Maman m'adressa un faible sourire. Seul le bruit de nos mastications troubla le silence durant le reste du repas. Je débarrassai mon assiette, ma mère m'arrêta d'un geste du bras.
— Eh, ça te dit de regarder un film de Louis de Funès ? me proposa-t-elle avec un grand sourire.
Louis de Funès, un classique. J'avais dû voir chacun de ses films une dizaine de fois, mais je ne m'en lassais jamais. Étrangement, ce jour-là, je n'en avais pas envie. J'avais autre chose à faire...
— Désole Maman, je suis fatiguée. Je préfèrerais aller me coucher.
Elle me regarda d'un air déçu qu'elle essayait de cacher pour ne pas me blesser. Je me sentis mal, d'un coup : elle faisait tout pour me protéger, cachant ses émotions et tout ce qui la touchait, tandis que moi, je lui en faisais voir de toutes les couleurs.
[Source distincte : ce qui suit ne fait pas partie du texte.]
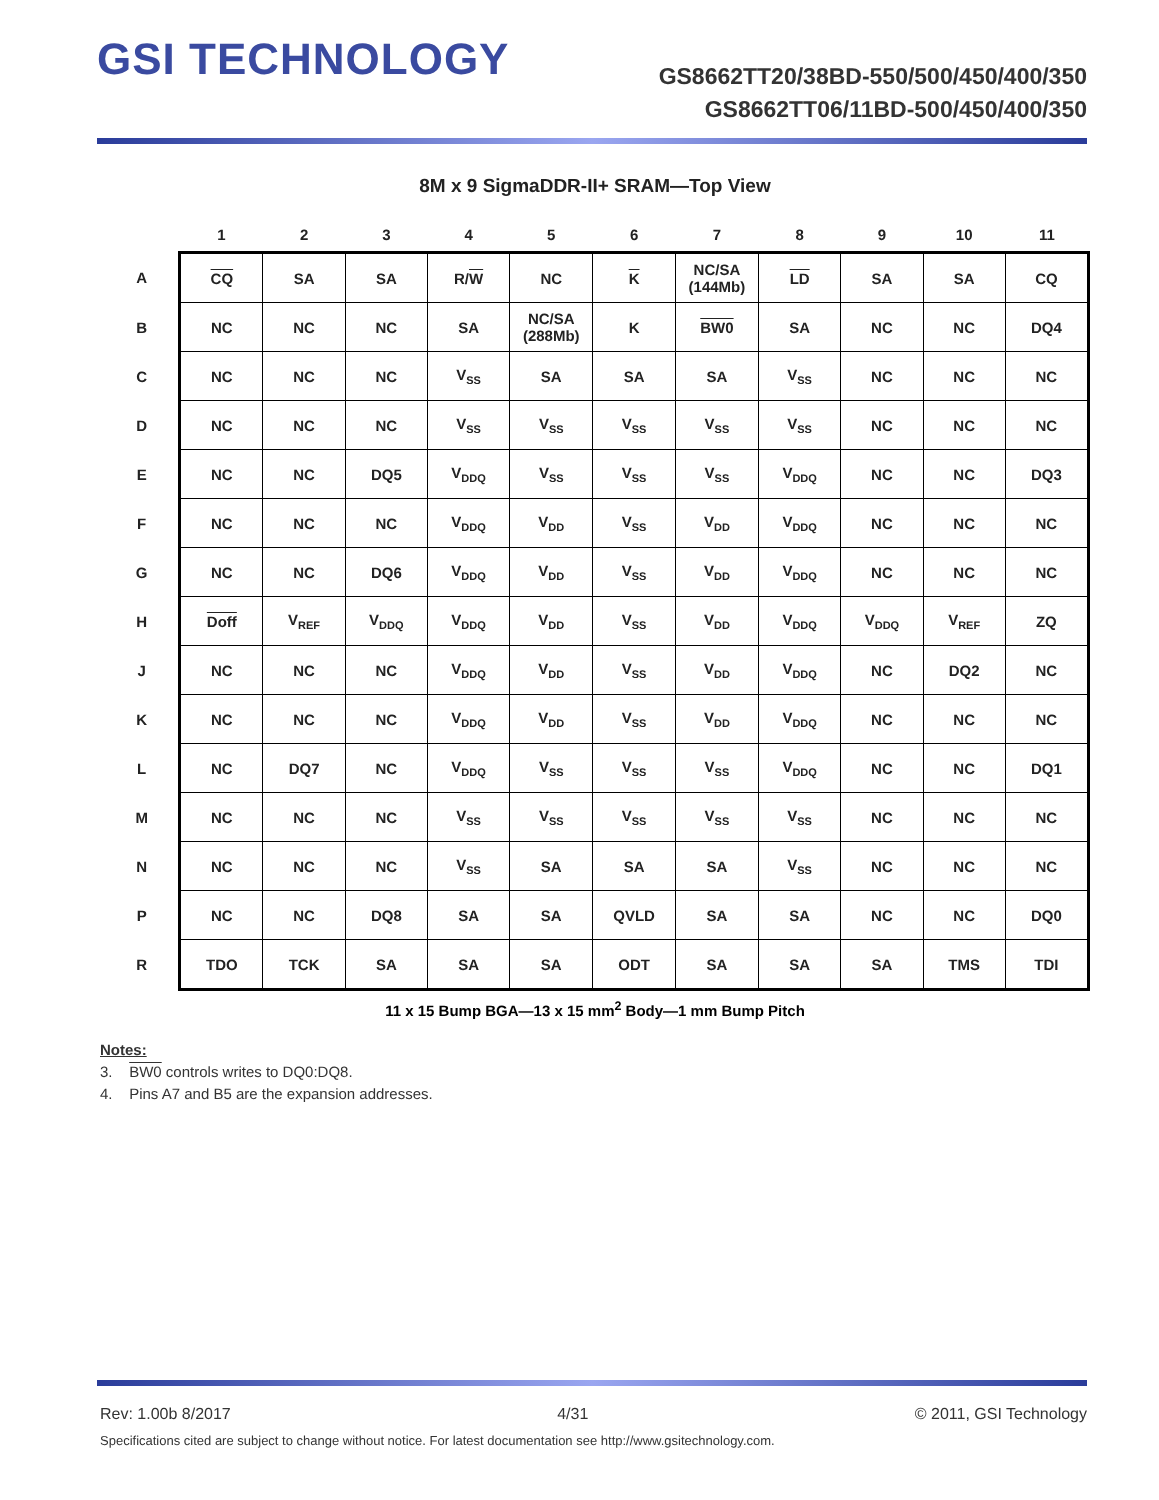GSI TECHNOLOGY
GS8662TT20/38BD-550/500/450/400/350
GS8662TT06/11BD-500/450/400/350
8M x 9 SigmaDDR-II+ SRAM—Top View
| | 1 | 2 | 3 | 4 | 5 | 6 | 7 | 8 | 9 | 10 | 11 |
| --- | --- | --- | --- | --- | --- | --- | --- | --- | --- | --- | --- |
| A | CQ | SA | SA | R/ W | NC | K | NC/SA (144Mb) | LD | SA | SA | CQ |
| B | NC | NC | NC | SA | NC/SA (288Mb) | K | BW0 | SA | NC | NC | DQ4 |
| C | NC | NC | NC | V<sub>SS</sub> | SA | SA | SA | V<sub>SS</sub> | NC | NC | NC |
| D | NC | NC | NC | V<sub>SS</sub> | V<sub>SS</sub> | V<sub>SS</sub> | V<sub>SS</sub> | V<sub>SS</sub> | NC | NC | NC |
| E | NC | NC | DQ5 | V<sub>DDQ</sub> | V<sub>SS</sub> | V<sub>SS</sub> | V<sub>SS</sub> | V<sub>DDQ</sub> | NC | NC | DQ3 |
| F | NC | NC | NC | V<sub>DDQ</sub> | V<sub>DD</sub> | V<sub>SS</sub> | V<sub>DD</sub> | V<sub>DDQ</sub> | NC | NC | NC |
| G | NC | NC | DQ6 | V<sub>DDQ</sub> | V<sub>DD</sub> | V<sub>SS</sub> | V<sub>DD</sub> | V<sub>DDQ</sub> | NC | NC | NC |
| H | Doff | V<sub>REF</sub> | V<sub>DDQ</sub> | V<sub>DDQ</sub> | V<sub>DD</sub> | V<sub>SS</sub> | V<sub>DD</sub> | V<sub>DDQ</sub> | V<sub>DDQ</sub> | V<sub>REF</sub> | ZQ |
| J | NC | NC | NC | V<sub>DDQ</sub> | V<sub>DD</sub> | V<sub>SS</sub> | V<sub>DD</sub> | V<sub>DDQ</sub> | NC | DQ2 | NC |
| K | NC | NC | NC | V<sub>DDQ</sub> | V<sub>DD</sub> | V<sub>SS</sub> | V<sub>DD</sub> | V<sub>DDQ</sub> | NC | NC | NC |
| L | NC | DQ7 | NC | V<sub>DDQ</sub> | V<sub>SS</sub> | V<sub>SS</sub> | V<sub>SS</sub> | V<sub>DDQ</sub> | NC | NC | DQ1 |
| M | NC | NC | NC | V<sub>SS</sub> | V<sub>SS</sub> | V<sub>SS</sub> | V<sub>SS</sub> | V<sub>SS</sub> | NC | NC | NC |
| N | NC | NC | NC | V<sub>SS</sub> | SA | SA | SA | V<sub>SS</sub> | NC | NC | NC |
| P | NC | NC | DQ8 | SA | SA | QVLD | SA | SA | NC | NC | DQ0 |
| R | TDO | TCK | SA | SA | SA | ODT | SA | SA | SA | TMS | TDI |
11 x 15 Bump BGA—13 x 15 mm<sup>2</sup> Body—1 mm Bump Pitch
Notes:
3. BW0 controls writes to DQ0:DQ8.
4. Pins A7 and B5 are the expansion addresses.
Rev: 1.00b 8/2017 4/31 © 2011, GSI Technology
Specifications cited are subject to change without notice. For latest documentation see http://www.gsitechnology.com.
Je montai dans ma chambre et y retrouvai Achille. Je le pris dans mes bras et m'assis sur mon lit, les yeux fixés sur le petit papier plié en deux où était inscrit le numéro du garçon de la bibliothèque. Des pensées contradictoires tourbillonnaient dans ma tête.
J'attrapai mon téléphone, hésitant à composer le numéro. Je me demandais si ça en valait réellement la peine. Ce garçon se lasserait bien vite, je n'avais rien d'intéressant. J'avais appris à me méfier des liens fragiles et des promesses en l'air. Mon père m'en avait fait, lui aussi... On ne peut faire confiance qu'à soi-même.
D'un autre côté, je repensai à ma solitude. À cet exil que je m'étais infligé. Et s'il était temps qu'il prenne fin ? Ce jeune homme avait l'air plutôt sympa, et il aimait lire. Ça nous ferait un sujet de conversation.
Le cœur battant la chamade, je tapai lentement les numéros.
— Allo ?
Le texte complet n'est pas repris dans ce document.